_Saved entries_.
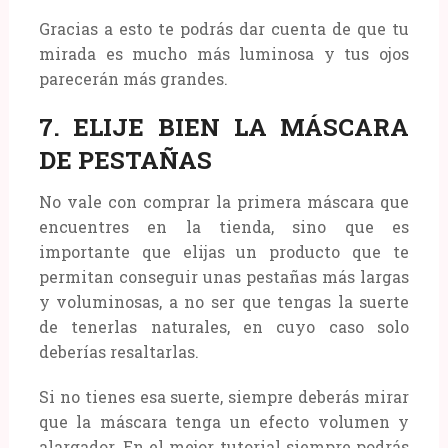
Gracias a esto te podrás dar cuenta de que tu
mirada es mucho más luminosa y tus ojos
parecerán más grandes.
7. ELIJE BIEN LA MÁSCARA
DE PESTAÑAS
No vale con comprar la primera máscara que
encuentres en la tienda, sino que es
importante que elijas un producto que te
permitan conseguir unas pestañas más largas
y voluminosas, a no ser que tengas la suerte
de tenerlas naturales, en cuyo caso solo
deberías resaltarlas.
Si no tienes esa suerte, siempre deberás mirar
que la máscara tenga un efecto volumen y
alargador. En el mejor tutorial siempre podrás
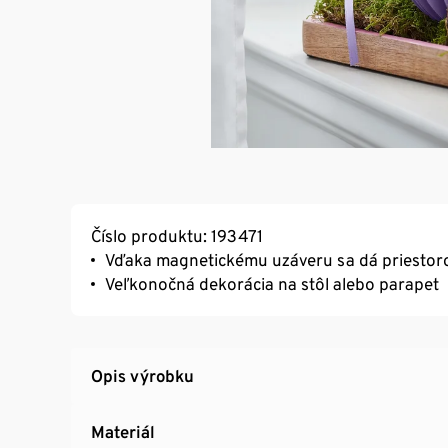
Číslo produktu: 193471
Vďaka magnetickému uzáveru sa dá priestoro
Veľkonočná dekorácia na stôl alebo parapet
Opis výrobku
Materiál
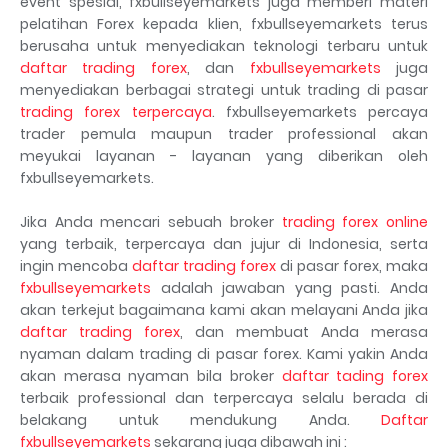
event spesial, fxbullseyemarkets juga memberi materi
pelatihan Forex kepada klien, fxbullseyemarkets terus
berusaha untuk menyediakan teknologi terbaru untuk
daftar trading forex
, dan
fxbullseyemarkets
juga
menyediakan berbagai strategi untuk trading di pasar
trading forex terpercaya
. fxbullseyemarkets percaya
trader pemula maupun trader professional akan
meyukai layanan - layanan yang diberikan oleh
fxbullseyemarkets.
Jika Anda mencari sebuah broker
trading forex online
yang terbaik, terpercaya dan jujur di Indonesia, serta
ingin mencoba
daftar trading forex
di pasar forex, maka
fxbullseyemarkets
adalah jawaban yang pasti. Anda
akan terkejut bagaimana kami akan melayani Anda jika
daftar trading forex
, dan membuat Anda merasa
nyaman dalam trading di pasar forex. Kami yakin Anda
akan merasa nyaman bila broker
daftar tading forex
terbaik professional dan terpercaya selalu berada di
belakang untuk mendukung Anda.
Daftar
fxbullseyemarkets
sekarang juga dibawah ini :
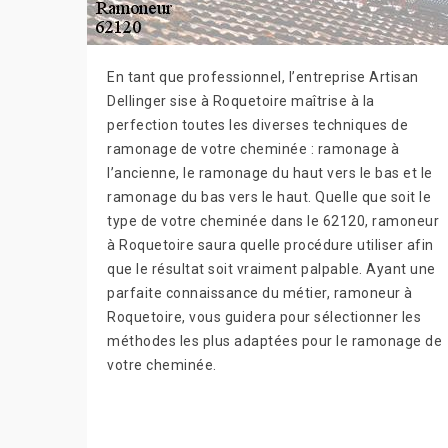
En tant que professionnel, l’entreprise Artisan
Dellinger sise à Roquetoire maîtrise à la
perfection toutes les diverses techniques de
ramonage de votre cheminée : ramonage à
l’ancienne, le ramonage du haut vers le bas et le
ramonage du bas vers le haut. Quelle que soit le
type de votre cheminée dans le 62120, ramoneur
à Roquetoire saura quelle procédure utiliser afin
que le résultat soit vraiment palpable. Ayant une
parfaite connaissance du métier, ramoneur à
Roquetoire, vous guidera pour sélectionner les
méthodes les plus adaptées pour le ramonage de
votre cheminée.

* * *

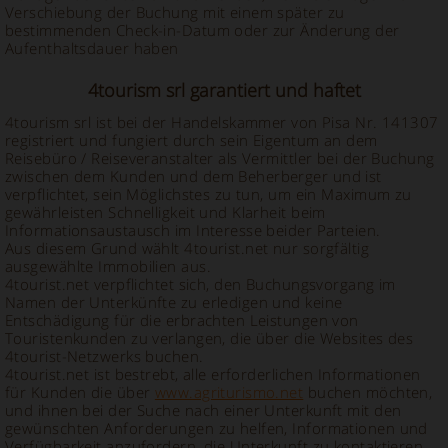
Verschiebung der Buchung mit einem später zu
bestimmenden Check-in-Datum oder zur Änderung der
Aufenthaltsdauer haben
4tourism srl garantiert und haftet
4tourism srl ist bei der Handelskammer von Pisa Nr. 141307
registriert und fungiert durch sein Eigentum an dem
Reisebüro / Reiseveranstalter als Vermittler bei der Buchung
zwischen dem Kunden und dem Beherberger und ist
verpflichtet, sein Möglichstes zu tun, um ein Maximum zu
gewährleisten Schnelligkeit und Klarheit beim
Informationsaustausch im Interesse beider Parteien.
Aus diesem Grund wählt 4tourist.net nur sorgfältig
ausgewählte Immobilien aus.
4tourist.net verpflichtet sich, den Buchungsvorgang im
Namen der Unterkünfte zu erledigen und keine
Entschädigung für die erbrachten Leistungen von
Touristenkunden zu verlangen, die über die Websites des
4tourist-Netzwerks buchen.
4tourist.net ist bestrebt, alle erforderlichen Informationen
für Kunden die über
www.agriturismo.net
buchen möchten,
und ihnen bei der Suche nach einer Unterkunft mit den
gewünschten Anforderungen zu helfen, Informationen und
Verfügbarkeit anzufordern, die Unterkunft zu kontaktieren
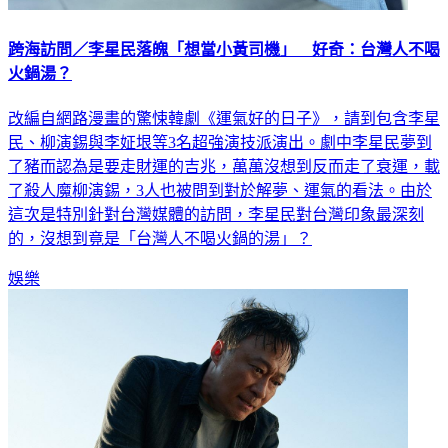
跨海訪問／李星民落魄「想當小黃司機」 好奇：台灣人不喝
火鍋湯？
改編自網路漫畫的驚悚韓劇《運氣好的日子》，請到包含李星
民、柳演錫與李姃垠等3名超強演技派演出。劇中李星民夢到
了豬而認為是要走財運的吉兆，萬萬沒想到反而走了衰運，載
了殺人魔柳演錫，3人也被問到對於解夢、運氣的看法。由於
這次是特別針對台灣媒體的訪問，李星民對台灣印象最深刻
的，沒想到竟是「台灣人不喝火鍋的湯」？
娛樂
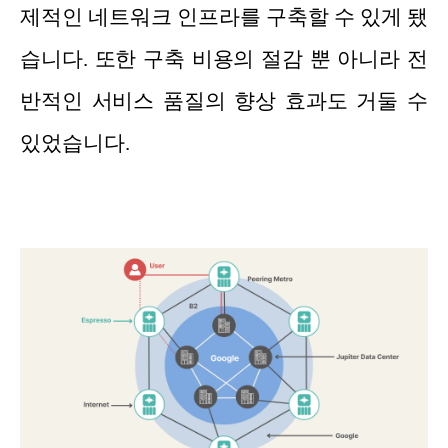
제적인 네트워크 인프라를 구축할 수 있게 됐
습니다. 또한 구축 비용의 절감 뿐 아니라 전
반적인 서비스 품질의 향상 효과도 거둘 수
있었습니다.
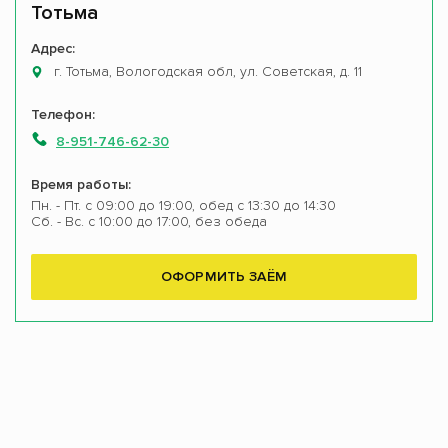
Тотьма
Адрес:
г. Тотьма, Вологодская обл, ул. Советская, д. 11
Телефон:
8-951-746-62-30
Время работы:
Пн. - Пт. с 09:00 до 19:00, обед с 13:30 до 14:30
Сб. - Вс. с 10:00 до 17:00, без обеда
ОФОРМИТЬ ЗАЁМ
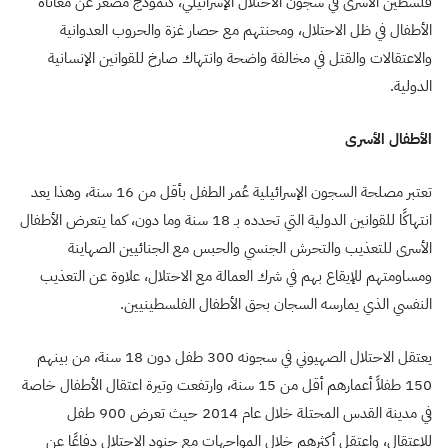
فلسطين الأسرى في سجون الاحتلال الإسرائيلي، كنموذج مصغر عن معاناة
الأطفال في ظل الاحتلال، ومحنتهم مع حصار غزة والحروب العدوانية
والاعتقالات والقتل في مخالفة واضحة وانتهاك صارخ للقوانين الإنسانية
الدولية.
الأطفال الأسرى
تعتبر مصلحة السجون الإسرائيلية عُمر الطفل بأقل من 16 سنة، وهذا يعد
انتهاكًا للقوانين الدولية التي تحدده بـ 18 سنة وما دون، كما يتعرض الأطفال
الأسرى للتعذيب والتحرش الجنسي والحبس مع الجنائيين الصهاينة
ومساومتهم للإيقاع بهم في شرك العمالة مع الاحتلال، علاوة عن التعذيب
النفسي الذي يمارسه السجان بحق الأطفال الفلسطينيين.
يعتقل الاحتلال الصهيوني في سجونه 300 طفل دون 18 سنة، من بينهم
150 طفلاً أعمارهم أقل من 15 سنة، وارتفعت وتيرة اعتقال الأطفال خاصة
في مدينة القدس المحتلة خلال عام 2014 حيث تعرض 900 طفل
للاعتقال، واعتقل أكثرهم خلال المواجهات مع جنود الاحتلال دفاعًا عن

--

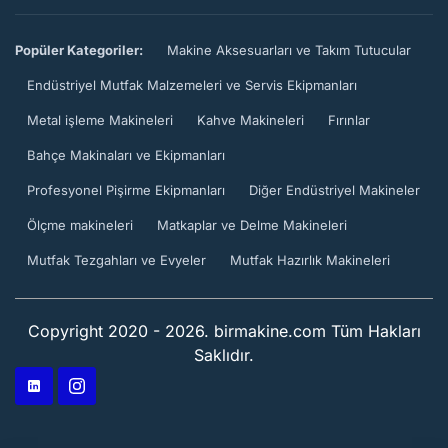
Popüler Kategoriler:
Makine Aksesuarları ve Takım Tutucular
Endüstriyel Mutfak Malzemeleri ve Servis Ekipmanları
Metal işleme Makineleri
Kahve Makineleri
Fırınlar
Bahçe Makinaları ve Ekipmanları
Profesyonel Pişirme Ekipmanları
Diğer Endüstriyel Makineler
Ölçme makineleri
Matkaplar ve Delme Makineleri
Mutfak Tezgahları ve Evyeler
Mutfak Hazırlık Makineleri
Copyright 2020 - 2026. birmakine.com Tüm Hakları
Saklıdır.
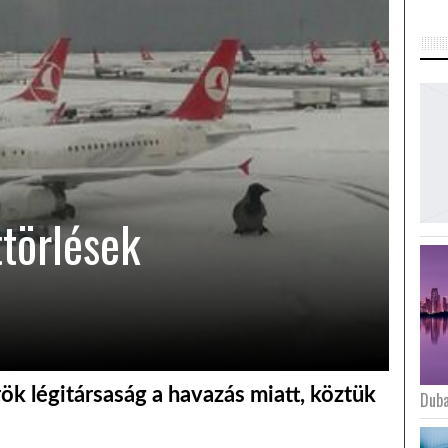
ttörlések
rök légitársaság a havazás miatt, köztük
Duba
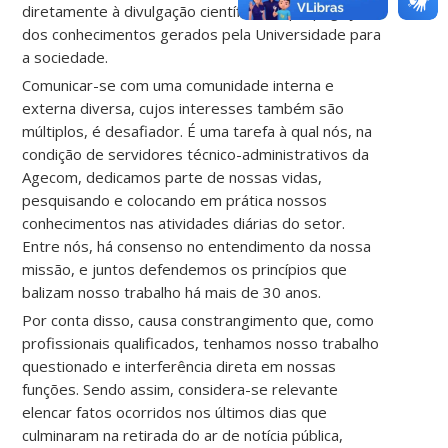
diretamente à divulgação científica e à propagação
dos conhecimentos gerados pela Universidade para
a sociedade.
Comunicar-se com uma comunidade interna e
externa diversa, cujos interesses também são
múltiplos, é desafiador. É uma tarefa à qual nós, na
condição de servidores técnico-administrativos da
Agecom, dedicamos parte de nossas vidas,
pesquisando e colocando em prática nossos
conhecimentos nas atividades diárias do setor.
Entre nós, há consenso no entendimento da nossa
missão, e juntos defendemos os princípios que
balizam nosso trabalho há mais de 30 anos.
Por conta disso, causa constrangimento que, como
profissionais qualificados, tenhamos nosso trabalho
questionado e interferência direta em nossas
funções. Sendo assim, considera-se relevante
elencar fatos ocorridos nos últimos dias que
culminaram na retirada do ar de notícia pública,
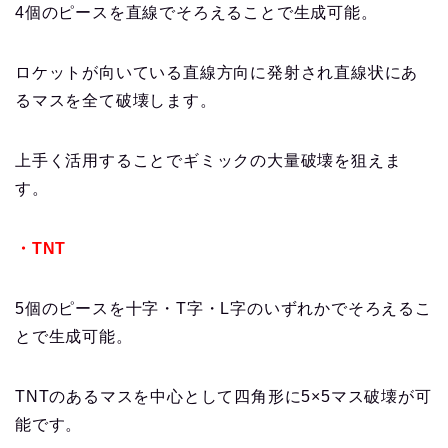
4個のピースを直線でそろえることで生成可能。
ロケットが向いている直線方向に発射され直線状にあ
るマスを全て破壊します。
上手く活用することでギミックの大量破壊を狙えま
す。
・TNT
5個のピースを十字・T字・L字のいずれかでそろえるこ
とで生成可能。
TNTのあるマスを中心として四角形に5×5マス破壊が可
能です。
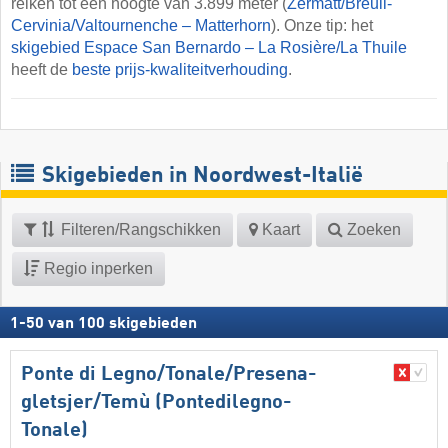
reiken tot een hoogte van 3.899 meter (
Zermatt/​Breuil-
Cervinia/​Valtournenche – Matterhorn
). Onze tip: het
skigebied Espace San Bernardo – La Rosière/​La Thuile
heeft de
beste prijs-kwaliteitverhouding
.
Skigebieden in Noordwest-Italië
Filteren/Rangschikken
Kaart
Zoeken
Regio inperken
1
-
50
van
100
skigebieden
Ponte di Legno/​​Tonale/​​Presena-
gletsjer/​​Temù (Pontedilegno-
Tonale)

_Task_. Lines containing the word "Ekipmanları": copy every one of them from the records above.

_Result of this task_.
Endüstriyel Mutfak Malzemeleri ve Servis Ekipmanları
Bahçe Makinaları ve Ekipmanları
Profesyonel Pişirme Ekipmanları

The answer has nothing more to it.